▸ **Text shown**:

'''

# coon hunters in north georgia



## madsnooker89 (Jun 16, 2009)

i just started coonhunting i need somebody to go with around dohlonega or blairsville i live in suches right in the middle of them two


----------



## poolecw (Jun 16, 2009)

I'm in NW Ga.  Hunting has slacked off around here....all those copperheads in the ridges.  Welcome to hunt once the weather cools down!


----------



## thomas gose (Jun 16, 2009)

poolecw said:


> I'm in NW Ga.  Hunting has slacked off around here....all those copperheads in the ridges.  Welcome to hunt once the weather cools down!



them blue dogs to slow to get outta the way of a copper head they won't last a minute in rattler country! lol


----------



## poolecw (Jun 17, 2009)

thomas gose said:


> them blue dogs to slow to get outta the way of a copper head they won't last a minute in rattler country! lol



This blue dog is 7 yrs old...5 yrs of it was spent in south ga.  He knows something about real rattler county....and moccasin country...oh yeah, lets not forget GATOR country!


----------



## coonkilla (Jun 18, 2009)

i dont think it the dogs have a problem gitting away, i think it is me


----------



## CHRISLOVERLOVER1 (Jun 18, 2009)

mama said coons get on our back porch, she just runs them off with a broom!


----------



## turkeys101 (Jun 20, 2009)

i go to cooper's creek wma and it's worth driving far


----------



## GA DAWG (Jun 20, 2009)

turkeys101 said:


> i go to cooper's creek wma and it's worth driving far


It aint straight up and down???????


----------



## turkeys101 (Jun 20, 2009)

'''

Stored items

'''

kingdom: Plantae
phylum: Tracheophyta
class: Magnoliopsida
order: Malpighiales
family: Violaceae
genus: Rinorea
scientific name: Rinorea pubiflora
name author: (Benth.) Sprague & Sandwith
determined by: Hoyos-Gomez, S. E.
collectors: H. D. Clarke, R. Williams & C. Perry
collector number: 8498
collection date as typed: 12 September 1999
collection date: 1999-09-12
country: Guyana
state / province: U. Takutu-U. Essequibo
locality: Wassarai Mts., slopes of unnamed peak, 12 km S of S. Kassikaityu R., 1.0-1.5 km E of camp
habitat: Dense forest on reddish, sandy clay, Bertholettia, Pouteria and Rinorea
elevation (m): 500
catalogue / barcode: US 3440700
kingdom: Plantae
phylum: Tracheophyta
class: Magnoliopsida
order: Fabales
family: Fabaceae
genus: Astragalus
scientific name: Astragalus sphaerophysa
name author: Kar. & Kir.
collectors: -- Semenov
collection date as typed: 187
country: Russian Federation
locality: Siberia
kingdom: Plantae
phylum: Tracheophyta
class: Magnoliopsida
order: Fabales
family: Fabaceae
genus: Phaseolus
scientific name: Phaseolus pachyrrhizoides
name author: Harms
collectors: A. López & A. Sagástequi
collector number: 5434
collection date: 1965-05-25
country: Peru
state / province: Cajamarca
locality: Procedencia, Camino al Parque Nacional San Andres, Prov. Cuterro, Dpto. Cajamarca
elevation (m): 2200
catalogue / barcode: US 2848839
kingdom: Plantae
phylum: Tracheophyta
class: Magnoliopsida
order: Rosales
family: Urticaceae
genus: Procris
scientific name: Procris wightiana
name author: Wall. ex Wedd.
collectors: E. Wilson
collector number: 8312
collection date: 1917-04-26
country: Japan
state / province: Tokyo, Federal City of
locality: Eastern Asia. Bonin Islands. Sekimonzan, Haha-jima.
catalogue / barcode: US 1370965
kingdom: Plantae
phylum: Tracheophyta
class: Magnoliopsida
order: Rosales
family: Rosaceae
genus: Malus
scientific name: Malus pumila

'''

▸ **Requests**:
[1] In the coon hunting thread, what reason does poolecw give for hunting slacking off in NW Ga? Answer in one to three sentences.
[2] Write the next part of the coon hunting thread, picking up after its last line.

▸ **Written answers**:
[1] Poolecw says hunting has slacked off because of all the copperheads in the ridges.

[2]
GA DAWG said:


> It aint straight up and down???????



yeah!!!sometimes i go to cohutta wma


----------



## GA DAWG (Jun 20, 2009)

turkeys101 said:


> yeah!!!sometimes i go to cohutta wma


Dang, you can have at it..To steep for my blood


----------



## Coon Dog (Jun 20, 2009)

i hunt in suches a good bit the steeper the better i love them mountains


----------



## madsnooker89 (Jun 21, 2009)

yeah i live on coppers creek i want some body to hunt with every now and then my number is 706-897-8662 give me a call any time my name is Blake i went last night and treed 3 and tonight i treed 2 so ther's plent of coon up here


----------



## deramey67 (Jun 23, 2009)

ain't nothin like huntin in the mountains. keep up the work and he'll make you a fine dawg.


----------



## poolecw (Jun 23, 2009)

deramey67 said:


> ain't nothin like huntin in the mountains. keep up the work and he'll make you a fine dawg.



Maybe so, but when you hunt the flat bottoms of Bullard Creek WMA on the Altamaha River, you'll never want to turn loose in these ridges again!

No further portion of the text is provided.